*** Records ***

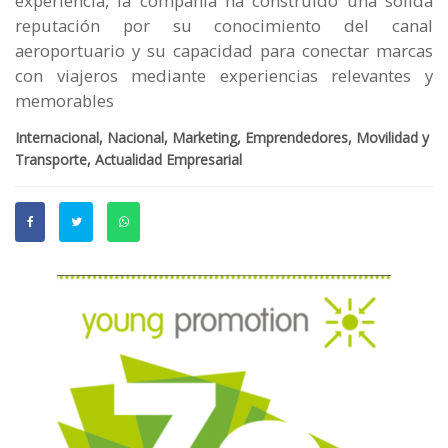
experiencia, la compañía ha construido una sólida
reputación por su conocimiento del canal
aeroportuario y su capacidad para conectar marcas
con viajeros mediante experiencias relevantes y
memorables
Internacional, Nacional, Marketing, Emprendedores, Movilidad y
Transporte, Actualidad Empresarial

*** End of Records ***

Directions
All the records above must be retyped exactly, except for their pictures.

Reply to the task
experiencia, la compañía ha construido una sólida
reputación por su conocimiento del canal
aeroportuario y su capacidad para conectar marcas
con viajeros mediante experiencias relevantes y
memorables
Internacional, Nacional, Marketing, Emprendedores, Movilidad y
Transporte, Actualidad Empresarial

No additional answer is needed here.